== TRECHO FORNECIDO ==
Qual a diferença entre a adjudicação e o Dispute Board?
Marcondes: O Dispute Board é mais complexo, pois envolve 3 especialistas em vez de um, além de ter uma série de regras a serem seguidas até que se chegue a uma decisão ou recomendação. É recomendado para obras maiores e mais complexas, ao passo que a Adjudication, por sua menor complexidade e menor custo, é uma solução sob medida para obras menores que, antes de sua criação, não dispunham de um mecanismo de solução “in loco” que lhes fosse economicamente viável.
Mesquista: Internacionalmente, costuma-se dizer que os Dispute Boards são a “rising star” dos mecanismos de solução de conflito. Por haver um acompanhamento das obras por seus membros, a decisão por eles proferida tende a possuir a melhor qualidade possível. Esse sistema, contudo, exige um investimento maior das partes, que muitas vezes, até por falta de cultura, ainda não o enxergam como o grande facilitador que é. A adjudicação, por sua vez, é um procedimento mais simples e menos dispendioso e que pode facilitar muito nos casos em que o Dispute Board é economicamente pouco atraente ou quando se trate de um problema pontual a ser resolvido.
Quando é que a Câmara de Mediação e Arbitragem do Instituto de Engenharia lançará o regulamento?
Mesquista: A Câmara de Mediação e Arbitragem do Instituto de Engenharia, com uma atitude inovadora, deverá fornecer um serviço de adjudicação para o setor da construção nos próximos meses. Toda uma preparação está em desenvolvimento, inclusive com a seleção de indivíduos para serem adjudicadores. Reconhecendo essa excelente iniciativa, o Instituto Brasileiro do Direito da Construção, IBDiC, tem colaborado com a elaboração do regulamento, em fase de debates. No evento que o Instituto e o IBDiC promovem no próximo dia 28 de setembro, uma primeira versão do Regulamento será apresentado ao público, para sugestões.
Como o adjudicador é escolhido?
Mesquista: A adjudicação inicia-se com um aviso escrito, veiculado de uma parte à outra, contendo uma descrição do ponto a ser decidido e a pretensão dessa parte requerente. Se as partes não chegam a um acordo quanto ao adjudicador, uma entidade deve nomeá-lo. Aí entra, por exemplo, o Instituto de Engenharia. Após isso, como num processo judicial em miniatura, as partes apresentam suas alegações ao adjudicador. Primeiro, a parte requerente; depois, a requerida.

== O QUE SE ESPERA ==
Prossiga o texto sobre adjudicação e Dispute Boards no setor da construção a partir de sua última frase. As linhas apresentadas a seguir são dispensáveis.

== CONTEÚDO DOS DADOS ==
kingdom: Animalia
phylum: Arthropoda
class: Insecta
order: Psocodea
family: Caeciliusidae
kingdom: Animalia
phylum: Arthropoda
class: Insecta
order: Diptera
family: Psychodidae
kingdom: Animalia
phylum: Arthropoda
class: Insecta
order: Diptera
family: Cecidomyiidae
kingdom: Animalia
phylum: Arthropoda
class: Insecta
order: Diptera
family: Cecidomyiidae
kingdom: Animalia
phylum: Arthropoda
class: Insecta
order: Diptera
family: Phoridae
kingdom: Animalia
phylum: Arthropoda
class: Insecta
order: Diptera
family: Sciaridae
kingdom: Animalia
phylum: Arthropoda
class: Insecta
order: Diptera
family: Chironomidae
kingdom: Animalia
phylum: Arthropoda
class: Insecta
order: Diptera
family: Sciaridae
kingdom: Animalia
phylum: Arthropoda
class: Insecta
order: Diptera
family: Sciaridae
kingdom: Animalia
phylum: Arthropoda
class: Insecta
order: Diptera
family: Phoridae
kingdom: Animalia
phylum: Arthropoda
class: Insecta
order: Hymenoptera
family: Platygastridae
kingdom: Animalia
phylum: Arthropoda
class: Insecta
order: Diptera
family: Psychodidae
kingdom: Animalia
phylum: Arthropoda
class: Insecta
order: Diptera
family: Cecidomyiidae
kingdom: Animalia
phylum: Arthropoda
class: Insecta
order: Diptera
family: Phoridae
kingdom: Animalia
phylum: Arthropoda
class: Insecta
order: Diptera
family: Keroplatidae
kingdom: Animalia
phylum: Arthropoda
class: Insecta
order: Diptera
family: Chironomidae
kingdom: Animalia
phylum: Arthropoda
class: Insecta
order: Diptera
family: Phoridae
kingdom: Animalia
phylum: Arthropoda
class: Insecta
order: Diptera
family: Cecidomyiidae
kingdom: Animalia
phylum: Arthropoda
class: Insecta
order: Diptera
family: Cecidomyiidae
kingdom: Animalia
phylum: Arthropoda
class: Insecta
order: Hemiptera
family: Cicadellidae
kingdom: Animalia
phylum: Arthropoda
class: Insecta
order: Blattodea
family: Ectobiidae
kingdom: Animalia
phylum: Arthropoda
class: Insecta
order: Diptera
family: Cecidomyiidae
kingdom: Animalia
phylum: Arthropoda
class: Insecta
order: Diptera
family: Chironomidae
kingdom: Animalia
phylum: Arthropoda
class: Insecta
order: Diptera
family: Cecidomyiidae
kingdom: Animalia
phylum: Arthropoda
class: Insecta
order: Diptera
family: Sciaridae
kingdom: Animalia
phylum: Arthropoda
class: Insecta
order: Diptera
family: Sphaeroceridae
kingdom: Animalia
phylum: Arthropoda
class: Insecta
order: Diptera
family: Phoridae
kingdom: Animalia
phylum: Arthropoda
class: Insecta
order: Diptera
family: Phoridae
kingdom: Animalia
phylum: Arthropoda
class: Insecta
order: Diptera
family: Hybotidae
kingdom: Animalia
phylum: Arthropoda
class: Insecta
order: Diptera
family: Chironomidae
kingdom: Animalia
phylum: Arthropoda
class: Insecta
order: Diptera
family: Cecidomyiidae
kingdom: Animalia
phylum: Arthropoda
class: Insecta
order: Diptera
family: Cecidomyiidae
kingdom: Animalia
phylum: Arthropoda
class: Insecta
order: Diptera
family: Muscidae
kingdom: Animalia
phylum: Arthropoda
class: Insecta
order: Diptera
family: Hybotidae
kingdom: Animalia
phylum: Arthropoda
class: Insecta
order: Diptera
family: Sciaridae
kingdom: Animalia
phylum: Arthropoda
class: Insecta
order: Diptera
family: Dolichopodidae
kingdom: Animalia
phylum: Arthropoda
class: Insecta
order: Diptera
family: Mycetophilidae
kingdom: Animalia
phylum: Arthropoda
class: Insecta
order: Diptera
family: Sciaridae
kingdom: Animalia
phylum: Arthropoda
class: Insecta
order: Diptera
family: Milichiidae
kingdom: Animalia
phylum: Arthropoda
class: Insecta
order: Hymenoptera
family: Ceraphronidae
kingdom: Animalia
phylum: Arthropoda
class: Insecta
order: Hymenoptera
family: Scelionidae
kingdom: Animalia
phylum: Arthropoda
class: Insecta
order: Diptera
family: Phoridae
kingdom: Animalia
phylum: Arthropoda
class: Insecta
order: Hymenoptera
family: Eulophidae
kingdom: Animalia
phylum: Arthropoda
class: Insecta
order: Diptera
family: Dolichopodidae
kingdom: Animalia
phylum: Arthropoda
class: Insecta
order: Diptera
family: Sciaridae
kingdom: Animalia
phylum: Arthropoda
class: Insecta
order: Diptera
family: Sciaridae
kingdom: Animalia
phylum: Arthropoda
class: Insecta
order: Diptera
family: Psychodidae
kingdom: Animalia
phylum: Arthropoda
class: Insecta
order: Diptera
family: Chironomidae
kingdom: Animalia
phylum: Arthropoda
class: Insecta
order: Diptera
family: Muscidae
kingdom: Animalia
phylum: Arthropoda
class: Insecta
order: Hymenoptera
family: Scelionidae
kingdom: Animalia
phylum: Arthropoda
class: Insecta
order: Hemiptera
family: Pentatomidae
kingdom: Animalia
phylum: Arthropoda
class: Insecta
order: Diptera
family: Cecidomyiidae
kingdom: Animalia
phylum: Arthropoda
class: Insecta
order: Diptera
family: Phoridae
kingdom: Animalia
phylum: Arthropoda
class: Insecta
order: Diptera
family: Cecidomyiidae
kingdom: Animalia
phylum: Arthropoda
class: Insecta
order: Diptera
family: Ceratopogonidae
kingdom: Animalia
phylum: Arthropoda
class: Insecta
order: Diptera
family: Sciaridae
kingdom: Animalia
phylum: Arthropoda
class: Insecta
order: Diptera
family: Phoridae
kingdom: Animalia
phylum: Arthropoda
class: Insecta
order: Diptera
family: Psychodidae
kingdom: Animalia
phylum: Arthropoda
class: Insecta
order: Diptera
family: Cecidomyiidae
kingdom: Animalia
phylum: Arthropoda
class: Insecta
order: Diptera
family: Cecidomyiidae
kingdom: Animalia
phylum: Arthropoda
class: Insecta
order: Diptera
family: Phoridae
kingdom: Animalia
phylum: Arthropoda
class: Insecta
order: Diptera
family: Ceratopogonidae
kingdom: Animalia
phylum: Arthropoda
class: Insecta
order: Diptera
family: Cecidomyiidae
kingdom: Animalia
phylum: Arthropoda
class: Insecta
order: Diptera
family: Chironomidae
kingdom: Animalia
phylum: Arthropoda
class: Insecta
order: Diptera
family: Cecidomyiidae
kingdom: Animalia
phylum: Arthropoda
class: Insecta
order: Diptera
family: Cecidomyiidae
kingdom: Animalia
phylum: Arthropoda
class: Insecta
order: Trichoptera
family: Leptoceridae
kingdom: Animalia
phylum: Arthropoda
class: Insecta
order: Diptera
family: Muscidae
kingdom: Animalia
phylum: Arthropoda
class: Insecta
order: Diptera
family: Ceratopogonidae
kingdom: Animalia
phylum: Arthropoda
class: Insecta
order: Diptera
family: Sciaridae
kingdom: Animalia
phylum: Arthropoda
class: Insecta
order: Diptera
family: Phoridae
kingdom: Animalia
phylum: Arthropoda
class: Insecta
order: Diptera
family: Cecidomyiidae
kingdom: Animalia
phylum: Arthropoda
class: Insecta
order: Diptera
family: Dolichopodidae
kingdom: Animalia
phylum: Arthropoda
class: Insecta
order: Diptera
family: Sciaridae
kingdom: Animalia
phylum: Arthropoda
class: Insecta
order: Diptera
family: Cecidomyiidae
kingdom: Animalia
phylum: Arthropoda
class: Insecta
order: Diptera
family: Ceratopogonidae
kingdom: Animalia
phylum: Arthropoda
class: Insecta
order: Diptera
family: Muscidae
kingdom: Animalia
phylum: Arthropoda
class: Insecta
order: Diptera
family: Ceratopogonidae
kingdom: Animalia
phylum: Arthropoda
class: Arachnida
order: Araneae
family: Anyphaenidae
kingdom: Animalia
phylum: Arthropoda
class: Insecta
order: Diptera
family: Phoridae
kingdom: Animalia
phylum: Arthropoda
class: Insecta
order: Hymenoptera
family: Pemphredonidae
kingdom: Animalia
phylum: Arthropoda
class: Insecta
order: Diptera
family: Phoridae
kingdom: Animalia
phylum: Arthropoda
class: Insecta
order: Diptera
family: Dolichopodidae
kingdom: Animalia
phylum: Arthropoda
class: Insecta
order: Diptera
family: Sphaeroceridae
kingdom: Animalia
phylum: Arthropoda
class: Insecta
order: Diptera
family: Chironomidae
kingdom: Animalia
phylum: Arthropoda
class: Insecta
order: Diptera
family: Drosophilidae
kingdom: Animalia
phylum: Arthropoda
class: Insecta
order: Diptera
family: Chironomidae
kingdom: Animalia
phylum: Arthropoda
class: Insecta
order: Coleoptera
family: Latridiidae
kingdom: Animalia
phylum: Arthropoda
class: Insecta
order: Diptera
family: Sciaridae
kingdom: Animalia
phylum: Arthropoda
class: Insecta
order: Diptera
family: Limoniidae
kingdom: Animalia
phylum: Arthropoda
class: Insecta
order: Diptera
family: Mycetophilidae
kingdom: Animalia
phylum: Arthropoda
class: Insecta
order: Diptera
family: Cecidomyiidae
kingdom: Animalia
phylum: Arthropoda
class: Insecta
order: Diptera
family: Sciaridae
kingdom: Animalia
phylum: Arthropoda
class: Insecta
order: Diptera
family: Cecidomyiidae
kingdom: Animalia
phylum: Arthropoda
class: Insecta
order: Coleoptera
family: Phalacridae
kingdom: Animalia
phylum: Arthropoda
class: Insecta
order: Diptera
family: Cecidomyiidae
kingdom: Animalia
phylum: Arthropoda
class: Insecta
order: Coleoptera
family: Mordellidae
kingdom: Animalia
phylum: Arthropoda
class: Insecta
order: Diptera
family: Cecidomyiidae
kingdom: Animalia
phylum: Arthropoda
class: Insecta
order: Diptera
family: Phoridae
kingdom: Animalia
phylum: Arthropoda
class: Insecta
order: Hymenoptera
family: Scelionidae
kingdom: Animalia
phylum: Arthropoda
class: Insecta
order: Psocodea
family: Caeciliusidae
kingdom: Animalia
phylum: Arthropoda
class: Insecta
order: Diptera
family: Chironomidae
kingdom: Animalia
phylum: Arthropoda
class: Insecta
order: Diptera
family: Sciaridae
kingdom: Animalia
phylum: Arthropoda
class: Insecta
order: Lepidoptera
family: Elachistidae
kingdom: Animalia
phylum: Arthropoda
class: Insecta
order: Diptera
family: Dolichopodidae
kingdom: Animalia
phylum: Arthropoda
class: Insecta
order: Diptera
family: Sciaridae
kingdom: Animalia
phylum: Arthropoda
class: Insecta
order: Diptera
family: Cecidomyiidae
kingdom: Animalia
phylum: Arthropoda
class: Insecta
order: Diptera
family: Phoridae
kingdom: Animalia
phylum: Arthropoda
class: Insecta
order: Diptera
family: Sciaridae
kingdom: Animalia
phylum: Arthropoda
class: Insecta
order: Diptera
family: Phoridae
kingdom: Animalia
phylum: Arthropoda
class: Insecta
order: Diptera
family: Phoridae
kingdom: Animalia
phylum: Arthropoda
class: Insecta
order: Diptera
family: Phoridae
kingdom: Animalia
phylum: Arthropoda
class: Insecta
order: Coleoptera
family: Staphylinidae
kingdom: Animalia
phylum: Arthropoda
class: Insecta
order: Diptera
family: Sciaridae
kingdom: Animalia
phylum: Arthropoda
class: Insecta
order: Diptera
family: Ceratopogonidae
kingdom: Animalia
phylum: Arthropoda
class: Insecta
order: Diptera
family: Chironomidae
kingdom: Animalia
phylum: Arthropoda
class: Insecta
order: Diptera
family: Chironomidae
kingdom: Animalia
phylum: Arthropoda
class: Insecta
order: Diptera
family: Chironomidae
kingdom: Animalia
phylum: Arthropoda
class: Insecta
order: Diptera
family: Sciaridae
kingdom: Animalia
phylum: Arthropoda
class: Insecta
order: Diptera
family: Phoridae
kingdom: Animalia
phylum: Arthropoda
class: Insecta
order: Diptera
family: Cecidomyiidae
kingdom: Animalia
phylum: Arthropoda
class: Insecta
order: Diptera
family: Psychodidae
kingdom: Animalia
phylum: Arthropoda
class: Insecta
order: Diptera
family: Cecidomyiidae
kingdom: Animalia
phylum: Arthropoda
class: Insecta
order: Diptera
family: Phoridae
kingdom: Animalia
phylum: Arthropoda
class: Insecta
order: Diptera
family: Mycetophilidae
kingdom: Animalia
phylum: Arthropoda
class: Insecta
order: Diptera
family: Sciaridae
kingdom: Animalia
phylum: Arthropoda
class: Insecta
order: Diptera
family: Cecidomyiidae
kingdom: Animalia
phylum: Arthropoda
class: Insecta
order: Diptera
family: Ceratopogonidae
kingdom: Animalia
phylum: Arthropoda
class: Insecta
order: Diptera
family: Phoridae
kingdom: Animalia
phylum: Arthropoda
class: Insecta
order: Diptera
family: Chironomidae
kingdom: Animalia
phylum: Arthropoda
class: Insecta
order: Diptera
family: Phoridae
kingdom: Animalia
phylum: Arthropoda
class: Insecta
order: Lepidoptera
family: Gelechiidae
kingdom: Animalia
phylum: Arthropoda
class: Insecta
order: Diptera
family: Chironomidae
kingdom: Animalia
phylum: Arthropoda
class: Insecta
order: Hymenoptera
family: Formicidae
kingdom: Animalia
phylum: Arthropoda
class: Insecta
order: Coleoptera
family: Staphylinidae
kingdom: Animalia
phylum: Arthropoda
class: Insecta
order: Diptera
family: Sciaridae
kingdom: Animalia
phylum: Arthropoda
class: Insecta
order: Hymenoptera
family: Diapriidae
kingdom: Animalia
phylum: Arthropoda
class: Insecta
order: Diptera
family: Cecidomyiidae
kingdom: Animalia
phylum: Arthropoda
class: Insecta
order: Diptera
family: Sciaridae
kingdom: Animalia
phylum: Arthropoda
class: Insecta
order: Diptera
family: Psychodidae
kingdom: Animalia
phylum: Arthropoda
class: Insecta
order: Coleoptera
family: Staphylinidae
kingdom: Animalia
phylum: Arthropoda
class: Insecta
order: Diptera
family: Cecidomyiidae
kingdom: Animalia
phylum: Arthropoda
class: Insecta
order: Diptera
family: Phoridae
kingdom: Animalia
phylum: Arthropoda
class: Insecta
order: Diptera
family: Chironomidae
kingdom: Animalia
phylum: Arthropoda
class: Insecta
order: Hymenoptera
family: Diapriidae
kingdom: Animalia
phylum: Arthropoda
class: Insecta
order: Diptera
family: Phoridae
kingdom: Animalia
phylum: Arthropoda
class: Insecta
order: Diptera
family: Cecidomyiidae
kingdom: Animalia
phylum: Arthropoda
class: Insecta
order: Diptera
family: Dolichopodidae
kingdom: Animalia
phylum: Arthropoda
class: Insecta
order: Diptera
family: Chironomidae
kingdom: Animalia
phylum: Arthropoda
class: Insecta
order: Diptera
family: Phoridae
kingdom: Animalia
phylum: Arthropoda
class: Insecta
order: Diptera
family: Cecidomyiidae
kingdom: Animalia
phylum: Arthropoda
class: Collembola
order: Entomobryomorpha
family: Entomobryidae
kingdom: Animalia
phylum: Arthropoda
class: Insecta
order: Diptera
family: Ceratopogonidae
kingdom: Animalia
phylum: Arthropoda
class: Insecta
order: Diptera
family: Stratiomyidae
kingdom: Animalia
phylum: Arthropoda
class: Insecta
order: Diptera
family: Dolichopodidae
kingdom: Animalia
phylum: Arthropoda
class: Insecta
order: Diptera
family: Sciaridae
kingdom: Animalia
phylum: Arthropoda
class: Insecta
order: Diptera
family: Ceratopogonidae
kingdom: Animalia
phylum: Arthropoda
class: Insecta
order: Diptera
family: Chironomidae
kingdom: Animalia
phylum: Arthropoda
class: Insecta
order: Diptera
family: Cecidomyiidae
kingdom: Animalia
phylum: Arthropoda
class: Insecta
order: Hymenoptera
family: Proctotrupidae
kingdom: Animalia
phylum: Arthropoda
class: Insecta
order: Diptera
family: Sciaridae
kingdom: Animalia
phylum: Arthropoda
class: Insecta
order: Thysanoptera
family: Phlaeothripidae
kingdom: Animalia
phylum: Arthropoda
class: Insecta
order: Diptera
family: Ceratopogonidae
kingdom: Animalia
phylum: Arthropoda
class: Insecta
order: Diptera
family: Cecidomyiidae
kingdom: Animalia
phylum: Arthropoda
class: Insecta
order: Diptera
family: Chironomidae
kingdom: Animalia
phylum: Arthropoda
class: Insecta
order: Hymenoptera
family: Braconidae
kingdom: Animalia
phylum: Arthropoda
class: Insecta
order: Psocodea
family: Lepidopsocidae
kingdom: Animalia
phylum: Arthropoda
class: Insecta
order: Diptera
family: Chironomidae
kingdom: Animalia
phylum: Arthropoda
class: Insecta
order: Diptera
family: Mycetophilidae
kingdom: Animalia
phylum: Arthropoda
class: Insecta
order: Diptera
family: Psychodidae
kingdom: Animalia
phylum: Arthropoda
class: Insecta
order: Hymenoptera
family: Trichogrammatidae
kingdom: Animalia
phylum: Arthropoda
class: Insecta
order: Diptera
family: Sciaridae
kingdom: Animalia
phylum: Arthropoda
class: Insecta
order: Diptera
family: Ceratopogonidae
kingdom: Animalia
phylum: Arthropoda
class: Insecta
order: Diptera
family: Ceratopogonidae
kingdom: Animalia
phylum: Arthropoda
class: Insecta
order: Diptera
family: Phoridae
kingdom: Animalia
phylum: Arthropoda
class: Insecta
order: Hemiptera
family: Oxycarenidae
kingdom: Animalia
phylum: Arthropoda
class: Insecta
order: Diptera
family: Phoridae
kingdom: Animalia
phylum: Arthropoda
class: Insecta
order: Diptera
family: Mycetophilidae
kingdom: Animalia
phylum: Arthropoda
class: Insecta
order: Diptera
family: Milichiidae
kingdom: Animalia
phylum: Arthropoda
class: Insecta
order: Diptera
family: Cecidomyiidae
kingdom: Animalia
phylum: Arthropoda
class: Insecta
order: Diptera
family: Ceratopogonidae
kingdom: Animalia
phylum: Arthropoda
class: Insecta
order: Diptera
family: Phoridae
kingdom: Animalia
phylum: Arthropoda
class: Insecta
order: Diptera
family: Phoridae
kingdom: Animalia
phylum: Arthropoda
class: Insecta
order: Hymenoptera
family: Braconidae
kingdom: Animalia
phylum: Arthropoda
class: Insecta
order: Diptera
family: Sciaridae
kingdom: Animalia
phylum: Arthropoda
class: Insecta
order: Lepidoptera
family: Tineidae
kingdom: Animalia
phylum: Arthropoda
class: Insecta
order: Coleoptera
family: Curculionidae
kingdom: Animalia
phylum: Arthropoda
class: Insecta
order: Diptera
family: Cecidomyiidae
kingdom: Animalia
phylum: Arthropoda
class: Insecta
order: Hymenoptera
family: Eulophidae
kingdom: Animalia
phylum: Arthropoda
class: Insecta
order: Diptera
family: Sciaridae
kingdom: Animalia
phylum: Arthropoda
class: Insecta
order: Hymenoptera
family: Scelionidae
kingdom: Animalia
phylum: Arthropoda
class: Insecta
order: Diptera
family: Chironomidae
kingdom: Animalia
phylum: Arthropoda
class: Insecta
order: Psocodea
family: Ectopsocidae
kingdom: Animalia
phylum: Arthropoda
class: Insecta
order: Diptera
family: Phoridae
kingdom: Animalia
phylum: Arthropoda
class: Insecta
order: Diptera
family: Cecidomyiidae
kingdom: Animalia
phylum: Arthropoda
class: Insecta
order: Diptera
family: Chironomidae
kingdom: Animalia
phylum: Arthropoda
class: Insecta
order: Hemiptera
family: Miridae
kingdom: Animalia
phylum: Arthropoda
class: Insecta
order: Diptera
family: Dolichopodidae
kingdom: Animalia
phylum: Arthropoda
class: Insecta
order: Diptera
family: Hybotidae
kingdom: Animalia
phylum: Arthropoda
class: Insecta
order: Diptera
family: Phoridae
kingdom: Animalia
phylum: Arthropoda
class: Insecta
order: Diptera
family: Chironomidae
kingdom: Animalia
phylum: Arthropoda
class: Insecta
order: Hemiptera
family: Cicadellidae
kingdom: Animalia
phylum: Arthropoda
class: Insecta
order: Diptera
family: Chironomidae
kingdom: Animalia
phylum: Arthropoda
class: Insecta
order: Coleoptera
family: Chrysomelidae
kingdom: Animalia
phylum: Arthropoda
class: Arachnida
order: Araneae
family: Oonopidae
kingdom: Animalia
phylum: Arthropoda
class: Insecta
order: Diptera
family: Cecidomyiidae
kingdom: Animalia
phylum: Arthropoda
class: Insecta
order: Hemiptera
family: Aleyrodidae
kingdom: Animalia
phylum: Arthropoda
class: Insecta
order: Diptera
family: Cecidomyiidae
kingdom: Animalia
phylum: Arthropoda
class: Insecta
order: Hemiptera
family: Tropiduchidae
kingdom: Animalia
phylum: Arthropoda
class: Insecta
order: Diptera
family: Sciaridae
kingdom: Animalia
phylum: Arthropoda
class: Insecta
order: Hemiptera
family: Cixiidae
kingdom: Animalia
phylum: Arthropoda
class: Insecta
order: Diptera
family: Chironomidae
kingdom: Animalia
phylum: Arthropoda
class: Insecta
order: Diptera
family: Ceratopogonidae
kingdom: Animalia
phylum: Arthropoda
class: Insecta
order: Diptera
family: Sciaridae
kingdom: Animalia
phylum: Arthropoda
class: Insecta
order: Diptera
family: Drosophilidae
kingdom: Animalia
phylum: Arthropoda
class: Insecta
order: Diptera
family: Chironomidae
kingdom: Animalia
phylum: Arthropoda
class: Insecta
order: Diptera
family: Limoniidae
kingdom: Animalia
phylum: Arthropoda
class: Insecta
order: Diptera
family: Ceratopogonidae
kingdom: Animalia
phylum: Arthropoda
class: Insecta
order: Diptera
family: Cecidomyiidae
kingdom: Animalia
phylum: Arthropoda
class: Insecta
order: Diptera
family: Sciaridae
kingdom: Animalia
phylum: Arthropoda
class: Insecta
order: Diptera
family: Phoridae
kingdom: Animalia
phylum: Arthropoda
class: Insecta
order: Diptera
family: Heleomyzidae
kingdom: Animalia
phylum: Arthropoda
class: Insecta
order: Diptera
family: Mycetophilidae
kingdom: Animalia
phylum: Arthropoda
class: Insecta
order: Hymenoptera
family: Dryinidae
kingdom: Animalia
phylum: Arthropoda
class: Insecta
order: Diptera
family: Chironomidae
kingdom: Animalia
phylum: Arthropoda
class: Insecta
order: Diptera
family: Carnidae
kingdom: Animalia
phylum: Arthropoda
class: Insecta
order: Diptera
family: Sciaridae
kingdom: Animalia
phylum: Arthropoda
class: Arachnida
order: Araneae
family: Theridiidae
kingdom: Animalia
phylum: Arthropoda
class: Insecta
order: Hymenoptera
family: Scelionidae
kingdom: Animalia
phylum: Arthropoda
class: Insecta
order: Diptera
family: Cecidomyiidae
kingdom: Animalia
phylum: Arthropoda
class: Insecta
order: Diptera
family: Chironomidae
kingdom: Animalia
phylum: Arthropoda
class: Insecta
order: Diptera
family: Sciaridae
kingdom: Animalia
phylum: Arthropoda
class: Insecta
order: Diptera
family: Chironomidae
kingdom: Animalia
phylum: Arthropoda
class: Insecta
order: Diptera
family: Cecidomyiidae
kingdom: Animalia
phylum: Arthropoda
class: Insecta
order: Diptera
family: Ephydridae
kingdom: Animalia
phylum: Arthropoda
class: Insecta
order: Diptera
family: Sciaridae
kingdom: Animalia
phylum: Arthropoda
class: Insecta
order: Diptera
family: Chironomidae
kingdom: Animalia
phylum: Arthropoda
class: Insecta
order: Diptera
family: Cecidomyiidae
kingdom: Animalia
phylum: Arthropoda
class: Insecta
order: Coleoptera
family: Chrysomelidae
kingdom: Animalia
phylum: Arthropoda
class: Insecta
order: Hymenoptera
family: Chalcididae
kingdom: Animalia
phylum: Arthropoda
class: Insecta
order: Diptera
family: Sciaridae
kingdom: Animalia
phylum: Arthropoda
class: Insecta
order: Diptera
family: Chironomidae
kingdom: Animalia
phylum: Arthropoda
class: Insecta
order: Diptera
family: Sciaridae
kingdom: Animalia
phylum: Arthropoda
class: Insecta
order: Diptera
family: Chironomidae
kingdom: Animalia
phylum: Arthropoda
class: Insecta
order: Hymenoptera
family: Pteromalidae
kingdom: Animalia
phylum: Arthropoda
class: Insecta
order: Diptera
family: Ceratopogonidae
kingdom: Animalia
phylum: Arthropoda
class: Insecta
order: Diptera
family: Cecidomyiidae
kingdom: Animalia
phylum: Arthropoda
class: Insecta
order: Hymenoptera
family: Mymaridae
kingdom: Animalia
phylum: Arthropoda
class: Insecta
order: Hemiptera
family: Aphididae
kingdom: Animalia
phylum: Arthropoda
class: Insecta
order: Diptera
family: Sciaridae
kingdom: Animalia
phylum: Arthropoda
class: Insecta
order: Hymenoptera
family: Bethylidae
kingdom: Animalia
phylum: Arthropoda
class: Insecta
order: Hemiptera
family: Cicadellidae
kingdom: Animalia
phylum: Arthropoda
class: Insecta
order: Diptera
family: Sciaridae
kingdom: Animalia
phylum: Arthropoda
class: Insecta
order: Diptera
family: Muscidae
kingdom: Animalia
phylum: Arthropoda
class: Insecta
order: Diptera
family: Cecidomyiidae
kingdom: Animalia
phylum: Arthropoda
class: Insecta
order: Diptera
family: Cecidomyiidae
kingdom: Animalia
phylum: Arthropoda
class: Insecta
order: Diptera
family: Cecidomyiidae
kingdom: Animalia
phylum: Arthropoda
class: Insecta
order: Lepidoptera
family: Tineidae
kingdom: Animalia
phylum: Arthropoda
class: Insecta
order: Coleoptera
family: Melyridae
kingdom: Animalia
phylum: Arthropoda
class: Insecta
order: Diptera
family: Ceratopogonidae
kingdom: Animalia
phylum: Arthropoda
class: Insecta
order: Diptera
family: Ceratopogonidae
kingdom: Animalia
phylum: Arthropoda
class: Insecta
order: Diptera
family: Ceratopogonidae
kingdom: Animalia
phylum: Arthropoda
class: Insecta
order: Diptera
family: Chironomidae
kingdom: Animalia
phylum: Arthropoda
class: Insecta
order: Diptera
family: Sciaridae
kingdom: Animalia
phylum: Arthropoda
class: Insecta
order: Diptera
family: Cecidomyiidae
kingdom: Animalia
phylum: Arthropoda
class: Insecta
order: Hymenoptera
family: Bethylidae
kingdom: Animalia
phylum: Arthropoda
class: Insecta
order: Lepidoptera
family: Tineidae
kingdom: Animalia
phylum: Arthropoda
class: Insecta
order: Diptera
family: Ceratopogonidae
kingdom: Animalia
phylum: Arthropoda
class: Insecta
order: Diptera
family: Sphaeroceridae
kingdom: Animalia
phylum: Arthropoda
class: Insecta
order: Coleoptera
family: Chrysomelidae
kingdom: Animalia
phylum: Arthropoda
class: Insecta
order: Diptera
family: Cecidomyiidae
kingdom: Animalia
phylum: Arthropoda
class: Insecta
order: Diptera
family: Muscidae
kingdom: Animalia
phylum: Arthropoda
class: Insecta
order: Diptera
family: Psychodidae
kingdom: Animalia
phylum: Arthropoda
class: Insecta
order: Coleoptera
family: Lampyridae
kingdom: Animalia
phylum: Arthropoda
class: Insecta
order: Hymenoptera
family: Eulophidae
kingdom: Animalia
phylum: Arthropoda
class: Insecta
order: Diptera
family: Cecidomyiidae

== RESPOSTA ESCRITA ==
Qual é o prazo máximo para solucionar o impasse?
Mesquista: Todo o procedimento é desenhado para durar de 45 a 60 dias, no máximo. O adjudicado é um só, e não um painel com alguns membros. No final do prazo, uma decisão por escrito é apresentada, contendo as razões e o resultado do julgamento do adjudicador e sua determinação a respeito do pedido da parte requerente. Para tornar mais expedido o mecanismo, não é se permite reconvenção, isto é, um pedido contraposto da parte requerida, que deve iniciar sua própria adjudicação.
Por que a adjudicação é mais barata do que os demais métodos de solução de conflitos?
Marcondes: O fato de se utilizar somente um técnico em vez de três e o fato de ser muito rápido e simplificado.
Mesquista: Os ingleses tem uma descrição que explica bem a adjudicação. Chamam-na de “rough justice”. Como tal, isto é, como uma forma mais rústica e expedita de solução de controvérsias, não se tem todo o aparato de um cartório judicial ou a estrutura físicas que as câmaras arbitrais hoje costuma possuir. Igualmente, o tempo diminuto e o fato de se pagar o adjudicador pelas horas efetivamente despendidas, tornam esse mecanismo mais econômico. Por último, diferente dos Dispute Boards, o adjudicador não acompanha a obra. Em outras palavras, sua atuação é pontual e, assim, menos tempo de trabalho é gasto.
O modelo precisa ser adaptado para o uso no Brasil?
Marcondes: Penso que as adaptações do modelo são poucas. Mais importante é a necessidade de mudança do pensamento das partes envolvidas – uma verdadeira mudança de cultura.
Mesquista: Temos no mundo dois tipos de adjudicação. A prevista em lei, como é hije o caso do Reino Unido, e a prevista contratualmente, como foi antigamente o sistema inglês e se pratica na Africa do Sul e em alguns outros países.  A grande diferença entre eles é que, da adjudicação contratual, não deriva um título executivo, ou seja, uma sentença que permita ao beneficiário exigir o pagamento forçado. No Brasil será assim. Portanto, nossos contratos precisarão ser adaptados para prever mecanismos de reforço à decisão do adjudicador. Não há dúvida, porém, que, como disse o Fernando, a principal mudança é de cultura.  Temos de ter presente que o Poder Judiciário não está, nem estará, aparelhado para decisões em um curtíssimo espaço de tempo e, por isso, é importante buscarmos um meio viável de viabilizar a continuidade das obras com o menor prejuízo para ambas as partes quando houver um impasse entre elas.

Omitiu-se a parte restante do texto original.